▶ **Activity**
Which lines below contain the word "以下の画面が現れます"? Copy each one.

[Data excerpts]
[Start of section]
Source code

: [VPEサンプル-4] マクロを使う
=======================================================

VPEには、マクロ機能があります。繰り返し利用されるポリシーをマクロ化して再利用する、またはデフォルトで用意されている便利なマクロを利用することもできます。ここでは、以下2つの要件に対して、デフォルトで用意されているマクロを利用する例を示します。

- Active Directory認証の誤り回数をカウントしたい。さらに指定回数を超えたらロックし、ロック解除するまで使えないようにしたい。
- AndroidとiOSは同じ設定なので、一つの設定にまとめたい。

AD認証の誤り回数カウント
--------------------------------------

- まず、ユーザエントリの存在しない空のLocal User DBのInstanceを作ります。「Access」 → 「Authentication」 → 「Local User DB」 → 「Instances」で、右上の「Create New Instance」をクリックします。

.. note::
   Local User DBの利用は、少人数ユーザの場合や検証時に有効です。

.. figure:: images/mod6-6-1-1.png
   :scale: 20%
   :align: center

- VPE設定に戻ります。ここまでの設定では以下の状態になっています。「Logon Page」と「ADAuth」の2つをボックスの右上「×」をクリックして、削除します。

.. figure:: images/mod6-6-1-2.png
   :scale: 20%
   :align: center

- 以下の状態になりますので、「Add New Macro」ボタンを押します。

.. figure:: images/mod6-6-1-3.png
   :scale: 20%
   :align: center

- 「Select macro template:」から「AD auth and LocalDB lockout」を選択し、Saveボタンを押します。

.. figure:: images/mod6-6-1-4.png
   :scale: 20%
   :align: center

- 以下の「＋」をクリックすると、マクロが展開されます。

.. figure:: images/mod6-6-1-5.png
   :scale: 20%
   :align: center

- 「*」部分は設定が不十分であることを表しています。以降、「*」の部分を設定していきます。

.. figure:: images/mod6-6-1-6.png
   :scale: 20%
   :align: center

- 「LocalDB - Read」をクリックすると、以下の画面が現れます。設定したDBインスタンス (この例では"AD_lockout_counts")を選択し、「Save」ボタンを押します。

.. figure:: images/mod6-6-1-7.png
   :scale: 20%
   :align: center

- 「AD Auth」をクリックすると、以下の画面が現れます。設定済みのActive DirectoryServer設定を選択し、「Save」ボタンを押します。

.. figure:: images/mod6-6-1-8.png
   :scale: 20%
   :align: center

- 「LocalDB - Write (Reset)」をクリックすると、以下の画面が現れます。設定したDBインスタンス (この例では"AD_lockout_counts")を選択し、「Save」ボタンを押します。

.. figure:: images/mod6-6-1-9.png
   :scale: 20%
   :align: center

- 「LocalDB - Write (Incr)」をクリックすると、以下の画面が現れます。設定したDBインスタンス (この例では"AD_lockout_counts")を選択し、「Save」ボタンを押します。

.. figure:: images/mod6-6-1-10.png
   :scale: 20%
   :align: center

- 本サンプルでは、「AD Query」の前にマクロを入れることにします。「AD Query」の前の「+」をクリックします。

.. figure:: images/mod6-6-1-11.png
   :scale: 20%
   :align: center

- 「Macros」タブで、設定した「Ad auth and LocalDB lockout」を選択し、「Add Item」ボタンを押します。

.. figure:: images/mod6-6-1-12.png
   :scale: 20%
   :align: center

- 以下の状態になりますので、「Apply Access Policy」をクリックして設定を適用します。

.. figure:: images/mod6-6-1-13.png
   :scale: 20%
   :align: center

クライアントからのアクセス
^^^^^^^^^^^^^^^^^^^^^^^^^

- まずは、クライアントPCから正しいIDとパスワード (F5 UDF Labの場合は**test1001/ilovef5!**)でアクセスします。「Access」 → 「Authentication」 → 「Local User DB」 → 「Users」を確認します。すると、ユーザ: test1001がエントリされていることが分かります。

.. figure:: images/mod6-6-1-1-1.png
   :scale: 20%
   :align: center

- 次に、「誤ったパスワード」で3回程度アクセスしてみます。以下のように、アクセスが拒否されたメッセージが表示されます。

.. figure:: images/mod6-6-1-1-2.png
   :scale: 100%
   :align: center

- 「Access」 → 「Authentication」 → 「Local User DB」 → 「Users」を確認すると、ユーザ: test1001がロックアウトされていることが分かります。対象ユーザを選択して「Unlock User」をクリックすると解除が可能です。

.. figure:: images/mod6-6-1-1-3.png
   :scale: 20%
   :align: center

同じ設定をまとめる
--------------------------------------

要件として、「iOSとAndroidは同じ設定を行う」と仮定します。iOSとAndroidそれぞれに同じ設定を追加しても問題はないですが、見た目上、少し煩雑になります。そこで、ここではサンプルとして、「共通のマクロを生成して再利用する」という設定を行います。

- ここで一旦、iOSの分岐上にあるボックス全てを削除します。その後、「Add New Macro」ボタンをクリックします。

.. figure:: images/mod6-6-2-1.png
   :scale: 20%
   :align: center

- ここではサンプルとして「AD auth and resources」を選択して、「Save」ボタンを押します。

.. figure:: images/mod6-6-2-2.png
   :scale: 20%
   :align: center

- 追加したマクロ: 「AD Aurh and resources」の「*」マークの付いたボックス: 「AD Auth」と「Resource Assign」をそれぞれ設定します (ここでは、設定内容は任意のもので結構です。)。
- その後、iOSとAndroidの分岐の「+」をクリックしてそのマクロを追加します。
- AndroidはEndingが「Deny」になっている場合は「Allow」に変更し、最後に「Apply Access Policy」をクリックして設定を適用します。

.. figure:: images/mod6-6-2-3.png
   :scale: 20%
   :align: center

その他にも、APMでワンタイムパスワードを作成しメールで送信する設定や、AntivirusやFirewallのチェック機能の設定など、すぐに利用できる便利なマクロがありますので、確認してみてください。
[End of section]
▶ **Your response**
- 「LocalDB - Read」をクリックすると、以下の画面が現れます。設定したDBインスタンス (この例では"AD_lockout_counts")を選択し、「Save」ボタンを押します。
- 「AD Auth」をクリックすると、以下の画面が現れます。設定済みのActive DirectoryServer設定を選択し、「Save」ボタンを押します。
- 「LocalDB - Write (Reset)」をクリックすると、以下の画面が現れます。設定したDBインスタンス (この例では"AD_lockout_counts")を選択し、「Save」ボタンを押します。
- 「LocalDB - Write (Incr)」をクリックすると、以下の画面が現れます。設定したDBインスタンス (この例では"AD_lockout_counts")を選択し、「Save」ボタンを押します。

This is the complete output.